Health information technology also played an important role, Pilotte says. "Most of these groups have or have put in place some sort of electronic health record system, as well as patient registries and other tools to help them aggregate data that they can use for population management, as well as feedback to their physicians—many on a real-time basis and at the point of care."

It's also important for physicians and other providers to be able to carefully model the cost of programs. Not all physicians have the capacity to do so. Those affiliated with health plans have an advantage because they have access to claims data with which to forecast costs. It will be much harder for organizations that are not affiliated with health plans or hospitals to do the same. CMS reports such data, but the reports are delayed. "Figuring out what it costs to take care of a population of patients in total is not easy, especially if you are not providing all of the care," Sanderson-Austin of the AMGA says. "Let's say you are a multispecialty practice and the hospital has never been willing to share how their charges are [set] or what kind of discount they are going to give. This is new territory," she says. Such information sharing must not run afoul of antitrust laws.

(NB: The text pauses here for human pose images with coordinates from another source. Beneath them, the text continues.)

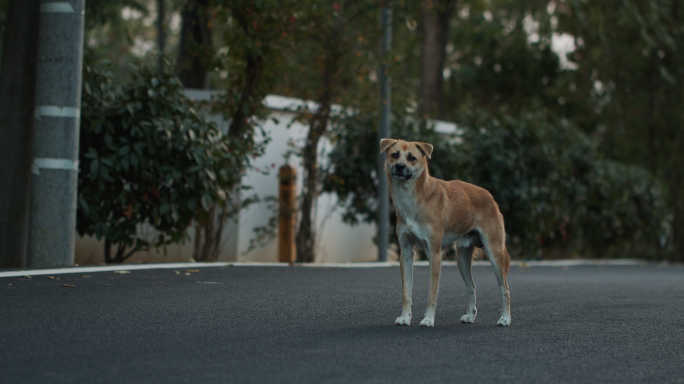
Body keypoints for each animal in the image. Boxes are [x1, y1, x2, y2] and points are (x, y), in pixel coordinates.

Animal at [382, 139, 510, 328]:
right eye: (394, 155)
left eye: (412, 158)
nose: (399, 166)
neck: (414, 199)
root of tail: (490, 196)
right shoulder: (405, 253)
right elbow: (406, 292)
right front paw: (405, 317)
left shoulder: (434, 255)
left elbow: (432, 294)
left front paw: (428, 319)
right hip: (462, 259)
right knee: (471, 286)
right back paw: (470, 316)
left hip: (495, 253)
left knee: (504, 288)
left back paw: (505, 318)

James Lee, M.D., associate medical director of Everett Clinic, believes CMS can play an important role in promoting cooperation between free-standing hospitals and physician groups by offering incentives for effective care transitions, as an example. Indeed, many hope CMS will send a strong signal that this is the payment model of the future to encourage robust hospital participation. "It could be done rapidly if CMS wants to," Crane says.

Nancy Foster, vice president of quality and patient safety policy for the American Hospital Association, says experimentation will help identify how ACOs can succeed. She believes they'll have a large impact on quality by helping to improve transitions in and out of hospitals. "I would expect to see fewer patients in the emergency room or their physicians' offices because they've made some misstep in their use of medications or have failed to follow through on some aspect of care for themselves after discharge. I would expect fewer times when patients come into the hospital for elective surgery but haven't had the appropriate diagnostic tests," she says.

Many also predict more team-based approaches to care and less compartmentalization of roles. "The old mindset is I have a specific job to do. It is not my responsibility what happens to the patient next," Sanderson-Austin says. That will have to change as providers learn to build teams of caregivers around them and give up some control over some aspects of care. That said, "those are difficult things to change in people," she says.

Nonetheless, Sanderson-Austin echoes the thoughts of others who see the potential in accountable care organizations to raise quality and lower costs. "It is an exciting time. I think that we all feel really energized by this. We just feel like for a change we're really going to do something in health care that results in a better system for patients."


Note

1 The term accountable care organization was coined during a November 2006 meeting of the Medicare Payment Advisory Commission, which had gathered to discuss and recommend alternatives to using the Sustainable Growth Rate formula to calculate Medicare payments, as charged by Congress. One of the proposals was to create accountable care organizations, which would receive financial incentives for making investments in infrastructure, coordinating inpatient and outpatient care, and making improvements in quality of care. Unlike many other programs that encourage collaboration among physicians, hospitals, and other providers in legally entwined entities, the accountable care organization—as envisioned—would be more flexible, allowing for virtual integration.